Re: Add a new combine pass

Richard Sandiford Wed, 20 Nov 2019 10:21:37 -0800

Segher Boessenkool <seg...@kernel.crashing.org> writes:
>>       /* Make sure that the value that is to be substituted for the register
>>       does not use any registers whose values alter in between.  However,
>>       If the insns are adjacent, a use can't cross a set even though we
>>       think it might (this can happen for a sequence of insns each setting
>>       the same destination; last_set of that register might point to
>>       a NOTE).  If INSN has a REG_EQUIV note, the register is always
>>       equivalent to the memory so the substitution is valid even if there
>>       are intervening stores.  Also, don't move a volatile asm or
>>       UNSPEC_VOLATILE across any other insns.  */
>>       || (! all_adjacent
>>        && (((!MEM_P (src)
>>              || ! find_reg_note (insn, REG_EQUIV, src))
>>             && modified_between_p (src, insn, i3))
>>            || (GET_CODE (src) == ASM_OPERANDS && MEM_VOLATILE_P (src))
>>            || GET_CODE (src) == UNSPEC_VOLATILE))
>
> So this would work if you had pseudos here, instead of the hard reg?
> Because it is a hard reg it is the same number in both places, making it
> hard to move.


Yeah, probably.  But the hard reg is a critical part of this.
Going back to the example:

(set (reg/v:VNx16BI 102 [ ok ])
     (reg:VNx16BI 85 ffrt))
(set (reg:VNx16BI 85 ffrt)
     (unspec:VNx16BI [(reg:VNx16BI 85 ffrt)] UNSPEC_UPDATE_FFRT))
(set (reg:CC_NZC 66 cc)
     (unspec:CC_NZC
       [(reg:VNx16BI 106) repeated x2
        (const_int 1 [0x1])
        (reg/v:VNx16BI 102 [ ok ])] UNSPEC_PTEST))

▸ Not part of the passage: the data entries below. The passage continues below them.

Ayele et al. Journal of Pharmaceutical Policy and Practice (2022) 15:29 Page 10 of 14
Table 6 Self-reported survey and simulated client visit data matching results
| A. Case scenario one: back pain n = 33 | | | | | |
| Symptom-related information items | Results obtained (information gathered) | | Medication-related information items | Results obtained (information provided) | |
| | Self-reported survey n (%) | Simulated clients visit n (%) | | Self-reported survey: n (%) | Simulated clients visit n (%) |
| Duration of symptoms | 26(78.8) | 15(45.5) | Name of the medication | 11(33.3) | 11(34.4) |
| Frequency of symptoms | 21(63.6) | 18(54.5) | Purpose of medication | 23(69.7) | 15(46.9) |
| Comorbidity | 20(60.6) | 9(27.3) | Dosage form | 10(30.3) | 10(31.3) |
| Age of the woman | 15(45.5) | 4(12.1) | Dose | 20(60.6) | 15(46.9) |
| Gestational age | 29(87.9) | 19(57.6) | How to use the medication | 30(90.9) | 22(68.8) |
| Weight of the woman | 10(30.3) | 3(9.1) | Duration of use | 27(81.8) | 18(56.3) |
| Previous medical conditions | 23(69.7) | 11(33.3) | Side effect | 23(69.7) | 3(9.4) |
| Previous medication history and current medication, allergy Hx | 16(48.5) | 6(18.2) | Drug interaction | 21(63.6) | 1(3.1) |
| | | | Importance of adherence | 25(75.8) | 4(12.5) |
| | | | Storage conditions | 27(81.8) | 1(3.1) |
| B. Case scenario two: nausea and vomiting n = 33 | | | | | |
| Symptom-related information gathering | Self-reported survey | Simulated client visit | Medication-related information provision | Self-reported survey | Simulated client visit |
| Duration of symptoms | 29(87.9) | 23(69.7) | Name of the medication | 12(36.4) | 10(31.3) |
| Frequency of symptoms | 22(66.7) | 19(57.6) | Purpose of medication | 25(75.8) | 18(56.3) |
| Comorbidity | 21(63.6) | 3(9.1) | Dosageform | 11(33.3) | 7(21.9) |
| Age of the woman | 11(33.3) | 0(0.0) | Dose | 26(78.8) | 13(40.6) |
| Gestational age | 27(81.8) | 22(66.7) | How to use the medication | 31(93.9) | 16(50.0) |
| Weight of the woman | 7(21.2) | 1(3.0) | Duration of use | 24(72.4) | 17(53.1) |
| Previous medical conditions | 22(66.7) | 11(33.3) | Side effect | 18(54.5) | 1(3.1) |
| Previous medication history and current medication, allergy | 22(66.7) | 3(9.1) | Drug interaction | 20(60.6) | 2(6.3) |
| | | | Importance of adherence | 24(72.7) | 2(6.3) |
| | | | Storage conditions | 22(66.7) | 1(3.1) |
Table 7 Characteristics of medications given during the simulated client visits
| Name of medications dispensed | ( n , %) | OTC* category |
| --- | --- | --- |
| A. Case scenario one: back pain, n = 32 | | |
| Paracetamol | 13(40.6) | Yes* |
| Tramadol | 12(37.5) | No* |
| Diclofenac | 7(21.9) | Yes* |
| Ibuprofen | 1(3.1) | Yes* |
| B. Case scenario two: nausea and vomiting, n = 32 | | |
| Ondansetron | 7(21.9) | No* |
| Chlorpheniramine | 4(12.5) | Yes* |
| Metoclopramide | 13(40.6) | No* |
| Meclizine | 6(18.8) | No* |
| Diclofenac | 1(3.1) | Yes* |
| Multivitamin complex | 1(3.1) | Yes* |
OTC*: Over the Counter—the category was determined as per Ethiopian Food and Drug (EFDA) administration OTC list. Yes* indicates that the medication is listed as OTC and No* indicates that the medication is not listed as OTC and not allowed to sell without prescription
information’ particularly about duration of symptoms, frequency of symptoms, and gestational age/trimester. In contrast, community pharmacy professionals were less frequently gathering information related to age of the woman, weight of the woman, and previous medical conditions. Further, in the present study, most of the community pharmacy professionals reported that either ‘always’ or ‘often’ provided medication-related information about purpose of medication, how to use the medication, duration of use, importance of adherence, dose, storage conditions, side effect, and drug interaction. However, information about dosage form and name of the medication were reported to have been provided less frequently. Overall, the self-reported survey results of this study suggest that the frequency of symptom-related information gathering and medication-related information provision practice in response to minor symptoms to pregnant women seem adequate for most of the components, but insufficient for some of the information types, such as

FFR is the real first fault register.  FFRT is actually a fake register
whose only purpose is to describe the dependencies (in rtl) between writes
to the FFR, reads from the FFR and first-faulting loads.  The whole scheme
depends on having only one fixed FFRT register.

>> > How are dependencies represented in your new pass?  If it just does
>> > walks over the insn stream for everything, you get quadratic complexity
>> > if you move insns backwards.  We have that in combine already, mostly
>> > from modified_between_p, but that is limited because of how LOG_LINKS
>> > work, and we have been doing this for so long and there are no problems
>> > found with it, so it must work in practice.  But I am worried about it
>> > when moving insns back an unlimited distance.
>> 
>> It builds def-use chains, but using a constant limit on the number of
>> explicitly-recorded uses.  All other uses go in a numerical live range
>> from which they (conservatively) never escape.  The def-use chains
>> represent memory as a single entity, a bit like in gimple.
>
> Ah.  So that range thing ensures correctness.

Yeah.

> Why don't you use DF for the DU chains?

The problem with DF_DU_CHAIN is that it's quadratic in the worst case.
fwprop.c gets around that by using the MD problem and having its own
dominator walker to calculate limited def-use chains:

  /* We use the multiple definitions problem to compute our restricted
     use-def chains.  */

So taking that approach here would still require some amount of
roll-your-own.  Other reasons are:

* Even what fwprop does is more elaborate than we need for now.

* We need to handle memory too, and it's nice to be able to handle
  it in the same way as registers.

* Updating a full, ordered def-use chain after a move is a linear-time
  operation, so whatever happens, we'd need to apply some kind of limit
  on the number of uses we maintain, with something like that integer
  point range for the rest.

* Once we've analysed the insn and built its def-use chains, we don't
  look at the df_refs again until we update the chains after a successful
  combination.  So it should be more efficient to maintain a small array
  of insn_info_rec pointers alongside the numerical range, rather than
  walk and pollute chains of df_refs and then link back the insn uids
  to the pass-local info.

>> >> - it tries using REG_EQUAL notes for the final instruction.
>> >
>> > And that.
>> 
>> I meant REG_EQUAL notes on i3, i.e. it tries replacing the src of i3
>> with i3's REG_EQUAL note and combining into that.  Does combine do that?
>> I couldn't see it, and in:
>> 
>>    https://gcc.gnu.org/ml/gcc/2019-06/msg00148.html
>> 
>> you seemed to reject the idea of allowing it.
>
> Yes, I still do.  Do you have an example where it helps?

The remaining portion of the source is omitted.